§ **Given text**:
Make your clients better clients
We often heard of EQ as a tool that helps us do well at our jobs. But little did we know that by having high EQ ourselves, we can help people excel at their jobs as well.
– feature article by Dinh Vu Bao Hoa
Emotional Intelligence indicates our ability to understand and regulate our emotions and that of others (Stein & Book 2006). My interview with Ms Thien Tam, a PR executive at AVC Edelman, has shown how client managers can use EQ to help clients become better clients. AVC Edelman has had great experience working with international clients in Vietnam over the last decade.
EQ has five main components, but I’m focusing on the two most important ones when dealing with clients: empathy and social skills.
Here’s the situation: ‘Some clients are dumb…’
An agency will be lucky if a client comes to them and says: ‘I want you to do these things for me!’ and then enumerates the things they want to be done. Those clients know what they want. Some don’t, and they will give you a miserable time trying to figure them out.

§ **Work to complete**: Copy the feature article between "Make your clients" and "jobs as well.", inclusive, swapping "EQ" for "emotional intelligence". The lines here are unrelated to the article.

§ **The data**:
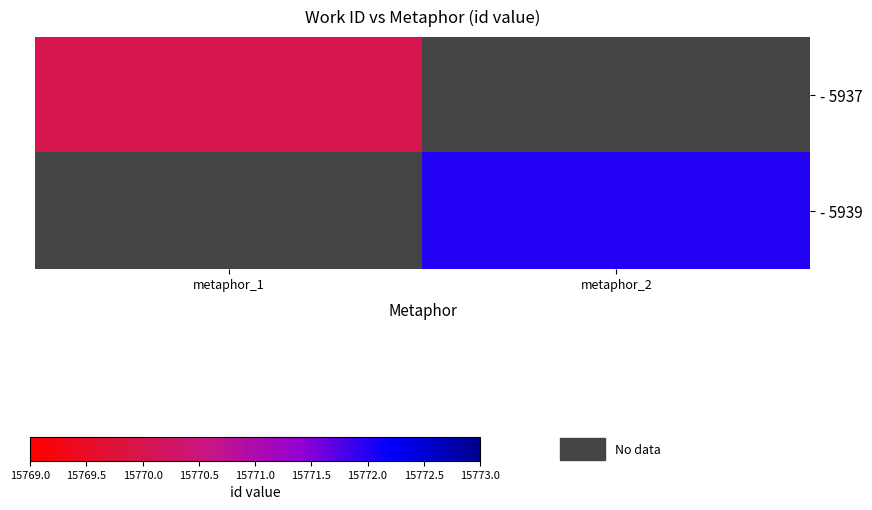

Is the value of - 5939 at metaphor_2 greater than the value of - 5937 at metaphor_2?

No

§ **Response area**:
Make your clients better clients
We often heard of emotional intelligence as a tool that helps us do well at our jobs. But little did we know that by having high emotional intelligence ourselves, we can help people excel at their jobs as well.